Sperm-borne tsRNAs Are Required for Maternal Transmission of Epimutations
Wei Yan
Lundquist Institute for Biomedical Innovation at Harbor-UCLA Medical Center, Torrance, CA 90502, USA
The molecular mechanism underlying epigenetic inheritance remains largely unknown. Recent studies have suggested that sperm-borne tRNA-derived small RNAs (tsRNAs) act as an epigenetic carrier essential for paternal transmission of acquired traits or disease phenotypes induced by unhealthy diet or environmental factors. DNMT2, as a methyltransferase responsible for the 5mC modification on C38 of three tRNAs, has been implicated in the transmission of paternal epigenetic phenotypes, e.g., a Kit paramutation-induced white tail tip phenotype and metabolic disorders induced by a high fat diet, through regulating C38 5mC contents in tRNAs and consequently tsRNA biogenesis in sperm.
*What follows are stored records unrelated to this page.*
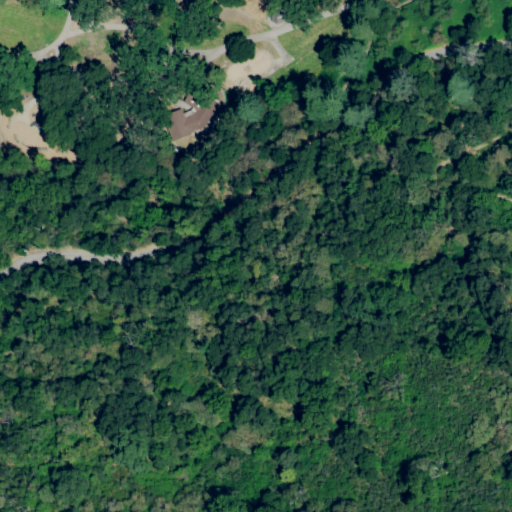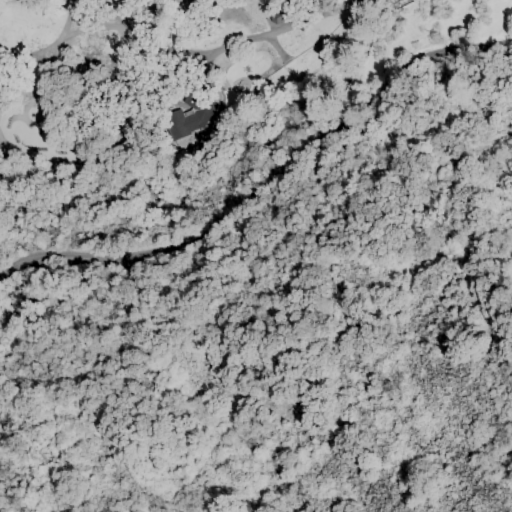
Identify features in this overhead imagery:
building: (280, 16)
road: (184, 72)
road: (460, 81)
park: (60, 83)
building: (189, 116)
building: (185, 117)
road: (479, 161)
road: (267, 184)
park: (255, 255)
road: (239, 297)
road: (507, 303)
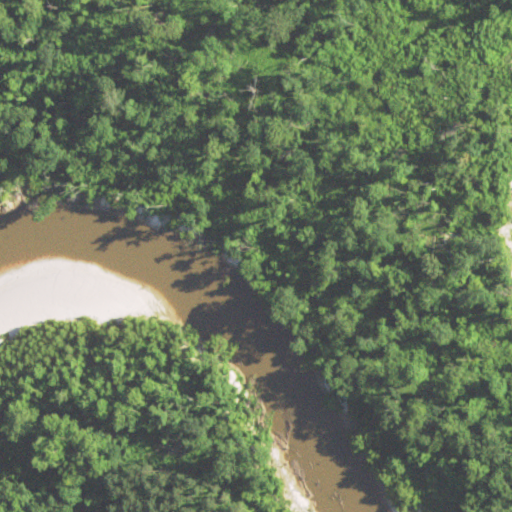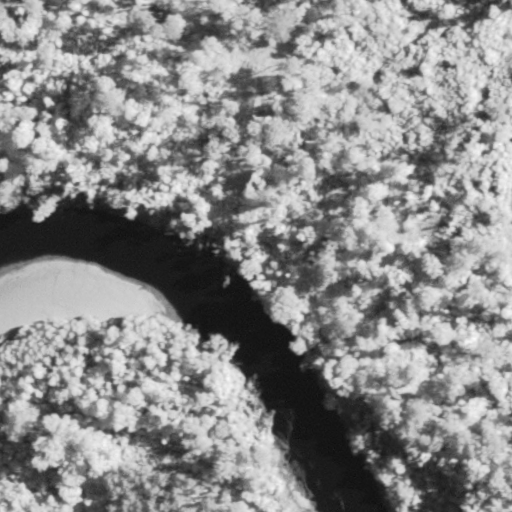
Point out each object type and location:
river: (238, 304)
However, it remains unknown whether the sperm-borne, DNMT2-dependent tsRNAs are also required for maternal transmission (via oocytes) of non-genetic phenotypes and how these DNMT2-dependent tsRNAs function to influence the transmission of non-genetic phenotypes. Here, we show that DNMT2 is required for normal expression profiles of tsRNAs and other sncRNAs in sperm, and disrupted DNMT2-dependent tsRNA and sncRNA profiles due to Dnmt2 inactivation block maternal transmission of a Kit paramutation-induced white tail tip phenotype in mice. The sperm-borne, DNMT2-dependent tsRNAs and miRNAs tend to target genes involved in histone modifications and chromatin organization in the pronuclear stages of embryonic development. Our data reveal an essential role of sperm-borne DNMT2-dependent tsRNAs and other sncRNAs in efficient transmission of epigenetic phenotypes through the maternal germline.